Urban's Dilemma: Is it OK to Agree With Jim Harbaugh?

Bruce Hooley

You've heard of the unwritten rules of sports?

No bunting to break up a baseball no-hitter.

No dunking at the buzzer to add to a clear margin of victory in basketball.

No firing a slap shot at the hockey goalie after the buzzer sounds to end the period.

There are more, but leave it to former Ohio State coach Urban Meyer to unveil a little-known admonition that applies to any innovative idea, no matter how good:

If it requires agreement with Michigan coach Jim Harbaugh, note your regret up front.

That's what Meyer did recently in an interview with Fox Sports when asked about Harbaugh's letter to the NFL that proposed changes to its annual draft.

The most notable proposal was allowing players of any age to enter the draft and then return to school if they fail to sign an NFL contract.

“As much as I sometimes get challenged on whether to agree with Coach Harbaugh or not, I thought it was a great letter,” Meyer said. "I thought there were some great points in it.

"There’s actually a group of coaches that have been having conversation about keep pro pro, keep college college. Any time a player wants to go test the markets and become a pro athlete, go do it.”

Ohio State fans saw Harbaugh's proposal as a nefarious attempt to lure more Buckeyes into the draft early.

In the Michigan coach's scenario, it's likely cornerback Shaun Wade, linebackers Baron Browning and Peter Werner, center Josh Meyers, guard Wyatt Davis, tackle Thayer Munford and receiver Chris Olave would have dipped their toe in the water this past April for a look-see at their NFL prospects.

Some would have likely returned to the team for the 2020 season, but it's unlikely all of them would, as became the case in January when they allowed the deadline to pass for entering the league.

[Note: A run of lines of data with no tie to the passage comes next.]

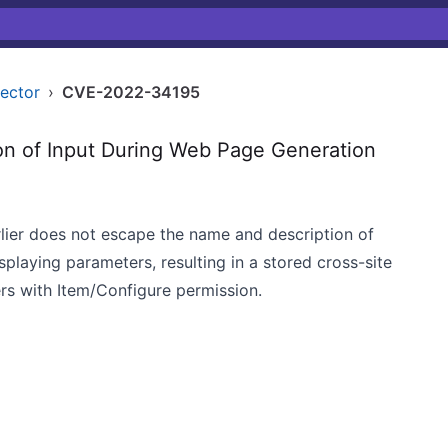
nector
›
CVE-2022-34195
on of Input During Web Page Generation
lier does not escape the name and description of
playing parameters, resulting in a stored cross-site
ers with Item/Configure permission.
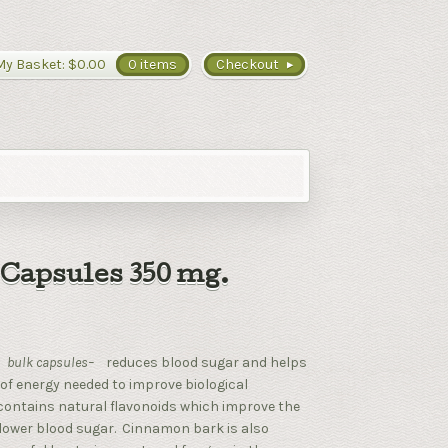
My Basket:
$0.00
0 items
Checkout
Capsules 350 mg.
–
bulk capsules–
reduces blood sugar and helps
 of energy needed to improve biological
ontains natural flavonoids which improve the
to lower blood sugar. Cinnamon bark is also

What isn't clear is how schools would deal with the logjam of players over the 85-scholarship limit if 10 declared early for the draft, six of them returned, but new recruits had already been signed to replace them.

Even though he agrees with the thrust of removing the requirement players be three years removed from high school before being allowed to enter the NFL, Meyer knows there would be inevitable down sides to that change.

“Make no doubt about it — there will be plenty of players get hurt and hurt badly from this,” he said. "The reality is the NFL is very, very, very hard. What’s going to happen is guys are going to get agents, they’re going to get those third uncles that say, ‘Go to the NFL.’ I’ve dealt with it at least a hundred times.

"And they don’t get drafted, and they give away a free education.”